Высоков скучал. Он хотел себя утешить мечтами: револьвер, убьет, потом ее, утречком, в прохладе, к стенке, тук-тук-тук. Хорошо! Когда убивают — свежесть, легкость, как будто принимаешь ванну из нарзана, булькание, пузырьки кружатся, роятся… Но даже это не помогало. Высоков был мрачен. Не без причины. Вчера связался с какой-то девкой. Завела к себе. Ночью борода Высокова при интимных обстоятельствах отделилась. Пришлось наполовину признаться. Девка — дура, зачарована словечками и прочим, не словесным. Но все же неприятный инцидент. Сегодня, кроме боли в ногах (недоспанное), перемена масти. Уж не сморчок седой, но молодой брюнет греческого типа. Девчонка встречная так соблазнилась, что выронила кулек с пшеном и, предоставив зерна птицам Божьим, сама стала упрашивать Высокова зайти: недалеко, и в комнате тепло. Нет, не пошел — устал. И надоело. Довольно. Пора за дело! Из Парижа торопят…

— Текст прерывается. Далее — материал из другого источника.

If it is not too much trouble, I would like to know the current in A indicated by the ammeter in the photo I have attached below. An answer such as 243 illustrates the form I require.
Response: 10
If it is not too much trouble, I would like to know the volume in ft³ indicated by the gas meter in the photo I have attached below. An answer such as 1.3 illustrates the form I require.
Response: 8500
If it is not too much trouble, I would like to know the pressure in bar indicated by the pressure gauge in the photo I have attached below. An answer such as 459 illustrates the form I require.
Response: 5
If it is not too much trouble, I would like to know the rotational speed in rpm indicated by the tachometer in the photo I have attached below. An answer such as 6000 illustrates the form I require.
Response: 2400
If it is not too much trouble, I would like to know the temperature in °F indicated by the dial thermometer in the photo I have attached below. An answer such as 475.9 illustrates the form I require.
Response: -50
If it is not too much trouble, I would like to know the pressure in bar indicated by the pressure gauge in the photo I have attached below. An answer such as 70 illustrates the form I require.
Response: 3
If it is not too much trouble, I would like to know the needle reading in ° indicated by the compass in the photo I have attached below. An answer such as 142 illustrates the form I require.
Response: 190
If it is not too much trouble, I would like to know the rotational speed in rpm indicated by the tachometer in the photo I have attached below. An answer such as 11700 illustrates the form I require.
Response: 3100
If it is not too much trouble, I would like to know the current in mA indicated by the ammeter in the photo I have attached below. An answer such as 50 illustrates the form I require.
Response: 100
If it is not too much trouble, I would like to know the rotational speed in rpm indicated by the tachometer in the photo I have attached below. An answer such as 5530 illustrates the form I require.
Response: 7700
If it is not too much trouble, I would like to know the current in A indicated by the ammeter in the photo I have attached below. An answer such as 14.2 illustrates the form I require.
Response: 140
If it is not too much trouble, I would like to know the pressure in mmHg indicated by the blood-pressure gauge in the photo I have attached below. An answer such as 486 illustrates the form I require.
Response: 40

А пузо снова возобновило вздохи, и в тишине, кружась от строгой Кати до Высокова, налитого по темя тяжелой, как бы бурой колбасной кровью, вздохи эти мнились долгим ветром, ходом часов, мерой времени. Наум вздыхал по многому. Во-первых, был он очень толст, и от малейшего волнения сало колыхалось, не давало дыхания. Во-вторых, и это, конечно, главное, — он томился, слабый человек, придавленный помпезностью истории. Различные дикие стихии смесились где-то под кожухом, под грязной рыжей рубахой, под волосатой грудью, — слишком много стихий для бедного братца, любившего всего больше в золотые времена старого «прижима» лавочника Синегубова обыгрывать в дамки, попивая при этом чаек с наложенным примерно до половины чашки вареньем из райских яблочек. Ненависть. Ведь в вечер, столь памятный Кате, отнюдь не лгал, раскрылся. Коммунистов ненавидел так, что ночью, проснувшись, вспомнив остренькое личико Каца, начинал от ярости скрипеть крупными лошадиными зубами: «Вот я тебе…» — столь выразительно, что сосед за стеной, бывший лабазник, а ныне инструктор Наркомпроса, стучал — спать мешают. Как не ненавидеть? Господа распяли. Мощи святителя Трифона осквернили. Кац в Наркомнаце, маленький и юркий, подойдет к Науму вплотную, нагнет плешивую головку, как будто ею хочет боднуть задушевное пузо, и закартавит: «Соккатим», — так, что без чаю с вареньем, напротив, в нетопленном Наркомнаце и то пот ведром. Ну, как не ненавидеть? Далее — стихия героическая. Он — простой, пузатый, склонный вылакать бутыль политуры и дуру бабу, вместо грелки, под бок подложить, пугая адом, но и прощупывая всячески, он — греховодник, мелкота над шашечницей, не поп, а всеми презираемый «советчик», когда отцы и пастыри немотствовали, гнули выи, осмелел, вступился за Христа, поднял глас и длань. От этой мысли он молодел, преображался в хохлатого паренька, однажды некоему приказчику весьма патетично свернувшего гнусные скулы. Примеры из священной истории. Скованного, приведут в Кремль. Он извергу Ленину судьбы откроет, как отрок Даниил. (Наум чувствовал себя действительно отроком, стройным и прекрасным.) Кинут в печь. Хотел представить пытку, мучение, ожоги. Но вместо этого вздыхал, удовлетворенный: тепло любил до крайности, и очутиться в печи, после нетопленной комнаты Кати, казалось райской усладой. Как будто внутри рябиновка, а под боками две бабы сразу, для равномерного согревания и живого урока пышной многоликости природы.